With new coaches coming in who had stacked wins and championships at school in and around the Delta, athletes were attracted to Drew as well. That plan had been put in place by Ray and the board a few years back. Todd Kitchings, himself a Cleveland High School graduate but with kids in the private school system at Bayou Academy was first brought in as an assistant football coach in 2015. Then when the school went all in to upgrade sports, he was their answer as Athletic Director three years ago. The team started its upward climb when coaches brought the right things into focus.
“You have to set goals as to what you want in your athletic program. Number one for us was to take the student athletes we do have and tell them what our expectations are. Forget about wins and losses for a minute. Are we doing the little things correctly?” Kitchings said. “I told them they would be held to a higher standard than other students in our school. And they had to come in and put in the work so to speak. We have to go to practice with a clear agenda of what we’re doing at practice and not just going through the motions. Second of all, we had to get some quality coaches in here. And gosh, do we have them now. Their expectations are probably higher than mine. These kids know where they stand with these coaches and know what’s expected of them.”

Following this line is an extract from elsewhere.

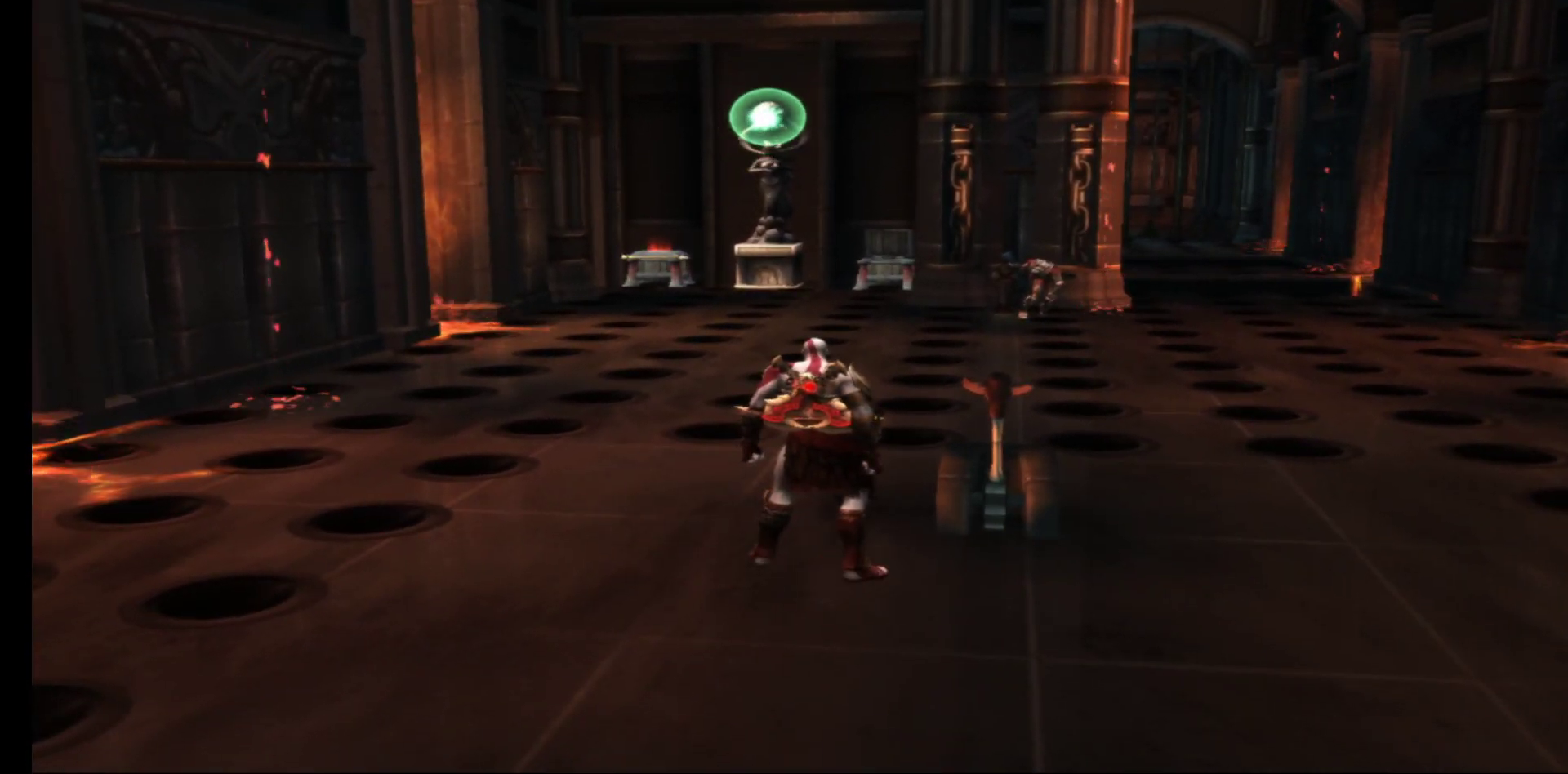
{"buttons": [], "left_stick": "center", "right_stick": "center", "events": []}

Football Head Coach Ricky Smither has brought success to the gridiron, Girls Basketball Head Coach Jenny McCullough has opened eyes with her teams’ early season success and school and player favorite George Roberson is back with the Rebels to coach girls softball and boys’ basketball.
“I think God had a plan for that,” Kitchings said. “I told my headmaster and my board that these are the coaches that we want and anybody would want. I feel like with that piece there the rest is just the kids putting in the work.”

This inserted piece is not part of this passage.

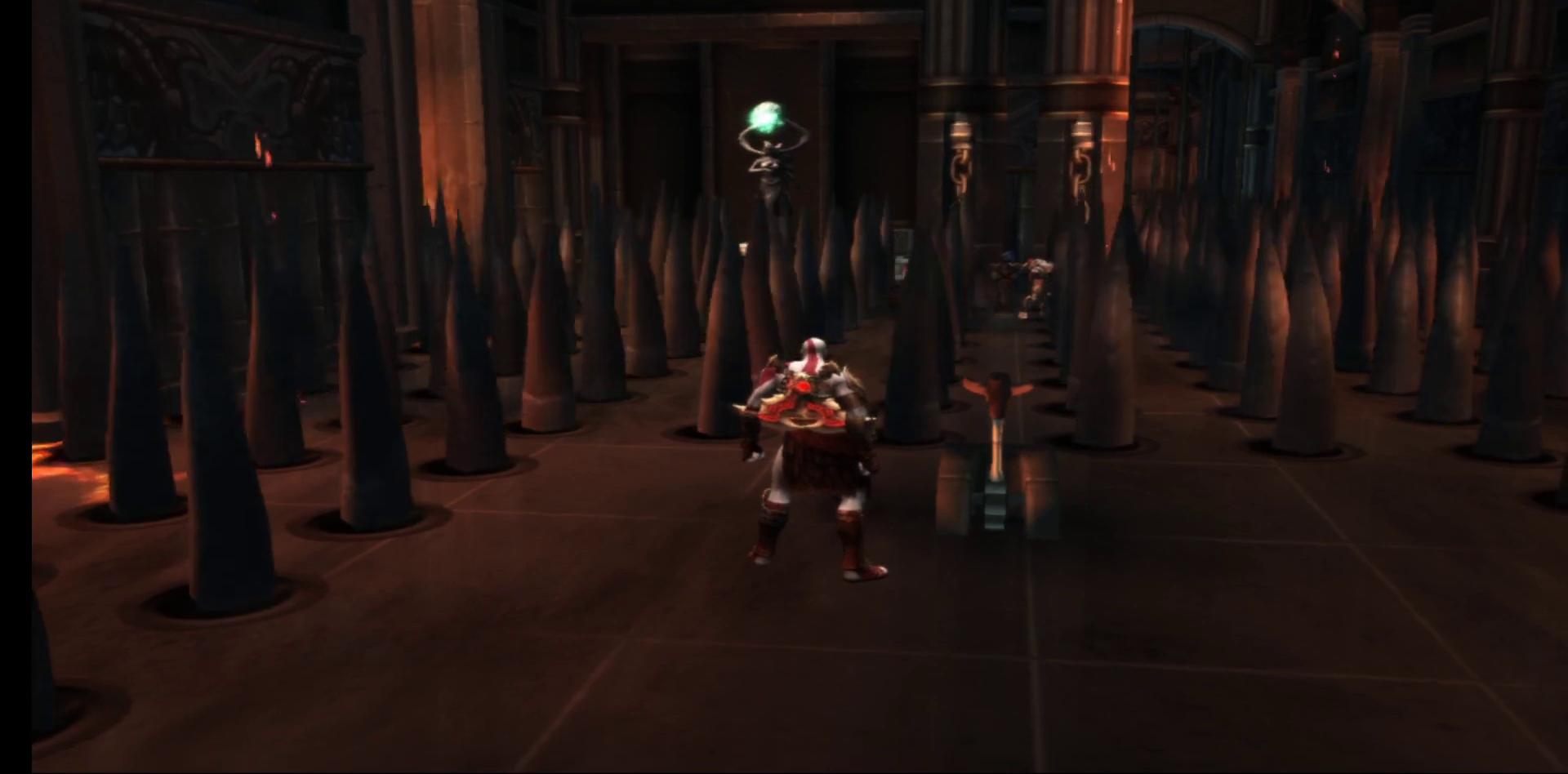
{"buttons": [], "left_stick": "center", "right_stick": "center", "events": []}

Athletics benefitted from transfers as public schools canceled their seasons. The administration and coaches didn’t want to turn away prospective student athletes but needed assurances they wouldn’t be “one and done” and back to their public school.
“When we talked to these kids who were coming in, we asked that question. They were all, ‘no, coach, we’re here with you.’ And all of our coaches had a big part in that,” Kitchings said. “These coaches can get these kids to the next level. It doesn’t matter that we’re an eight-man football team and a small 1A private school. If you can play at the next level, our coaches will get you there.”

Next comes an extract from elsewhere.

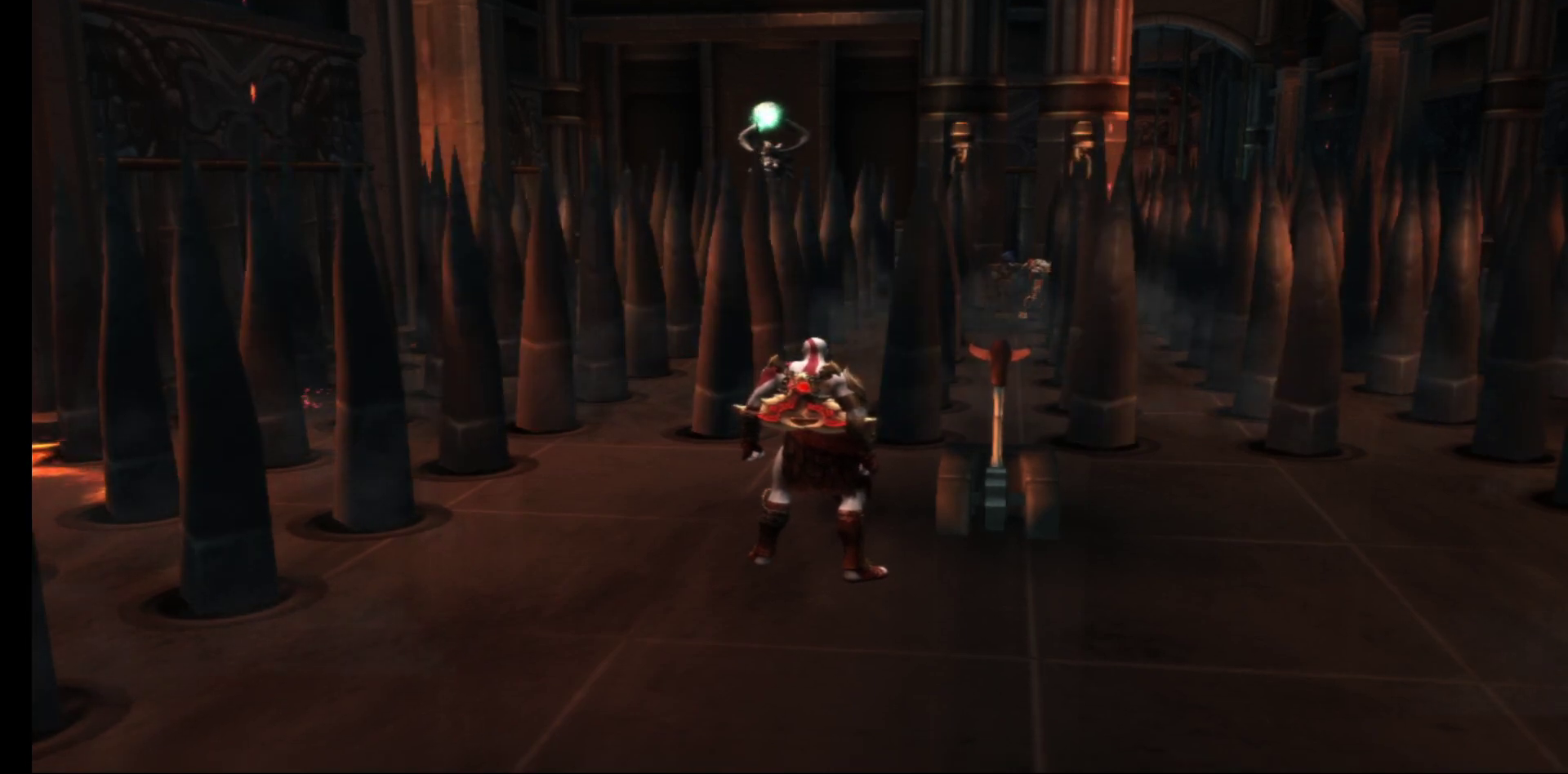
{"buttons": [], "left_stick": "up", "right_stick": "center", "events": [[317, "left_stick", "up"]]}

Coach McCullough has transfers from Ruleville Central.
“I talked to every one of them, not just the transfers, that when they started on the team that we are going to do things a certain way. It’s either do that or don’t play,” she said.
Kitchings noted that “there is a good team in place throughout the school that has a plan. We talked to business people in the community because at the end of the day, this school is a business and it needs to be run like a business. If we’re not growing, we’re losing the battle.”
No matter the score in Friday night’s playoff game, the Rebels are already winners with more to come in the classroom and beyond.